| EXERCICES |
A: Répondez aux questions suivantes sur la chronique taurine de Bilbao.
(i) Quelle date figure en tête de la chronique ?
(ii) Quel surnom la chronique donne-t-elle à Ferrera ?
(iii) Selon la chronique, dans quel ruedo le toro a-t-il été vu « bouffer la muleta » ?
B: Poursuivez la chronique taurine de Bilbao à partir de la phrase qui suit « Déception... ».

| TEXTE PRÉSENTÉ |
# # # # # # #
30 août 2008

"Amigo, mon colt a deux mots à te dire" / Bilbao 2008


Ça ne sentait pas très bon cette fin d'Aste Nagusia sèche comme un cactus dans les rocheuses. On pouvait craindre pour ce final bilbaíno, quand bien même les gris Victorino avaient prévenu qu'ils débouleraient en ville pour ficeler la fête et semer la terreur. Mais c'était sans compter sur le géant petit homme de Fuenlabrada aux éperons dorés, Ferrera le lanceur de couteaux et Diego le Riojano, qui selon la rumeur, aurait épargné le cuir d'un de ces coyotes-là, l'an passé, dans un Etat voisin. Mais bon... y'avait un mais.
Je mettais un peu le plus célèbre des gangs cárdenos veletos en berne cette année, depuis que j'avais vu ce toro bouffer la muleta comme un pied tendre enfile les scotchs, dans le ruedo vicois, sans avoir auparavant accepté le moindre bourre-pif, celui qu'on réserve aux vrais terreurs de l'Ouest. Déception...
# # # # # # #
| DONNÉES FOURNIES |
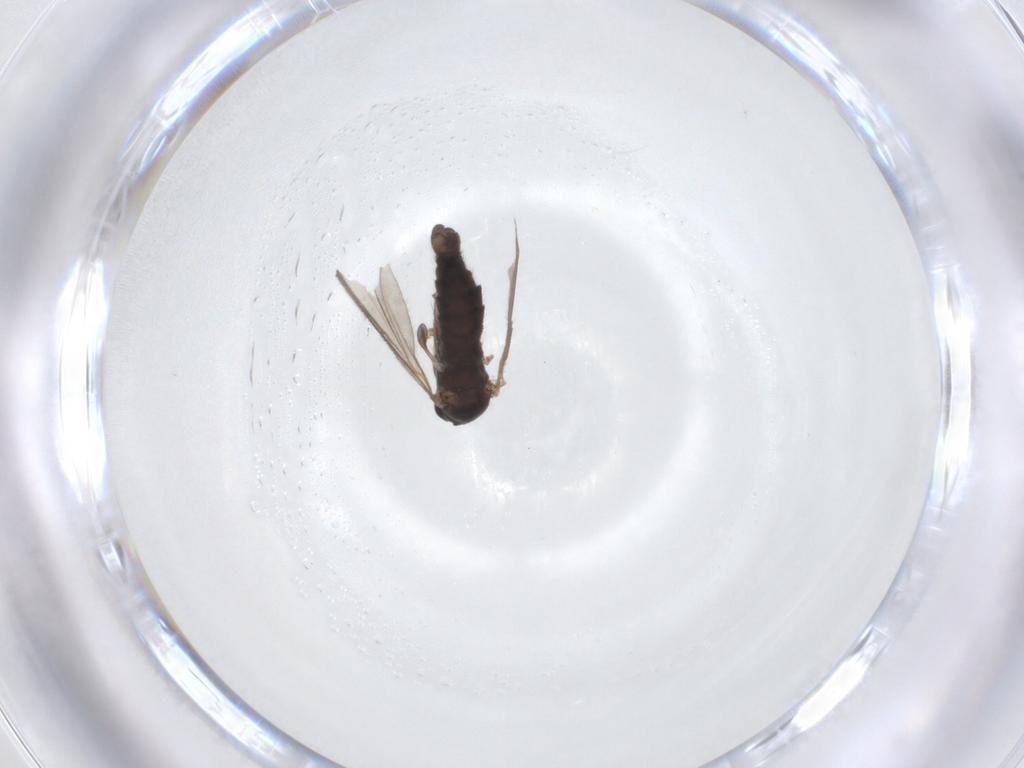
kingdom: Animalia
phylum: Arthropoda
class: Insecta
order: Diptera
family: Sciaridae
# # # # # # #
| LES RÉSULTATS |
A:
(i) Le 30 août 2008.
(ii) Le lanceur de couteaux.
(iii) Dans le ruedo vicois.

B:
A l'heure où je digérais la somptueuse chuleta de buey de la Ercilla sur les tendidos de Vista Alegre, je constatais que les balcons étaient vides et les rues de Vista Alegre, calmes. Trop. L’afición bilbaína avait fermé les volets. Concluez-en ce que vous voudrez... On dit que « Juli le Kid » n'aurait pas fait mieux quelques jours auparavant, lors d'un duel toutefois prometteur... Peut-être que Bilbao n'est plus le Fort Alamo de l'afición de verdad dans laquelle on se réfugiait parfois pour se protéger d'une attaque apache, se rassurer d'une temporada médiocre ou se rappeler de quel bois était fait un tío. En attendant, ça sentait la poudre et le sapin, par ici...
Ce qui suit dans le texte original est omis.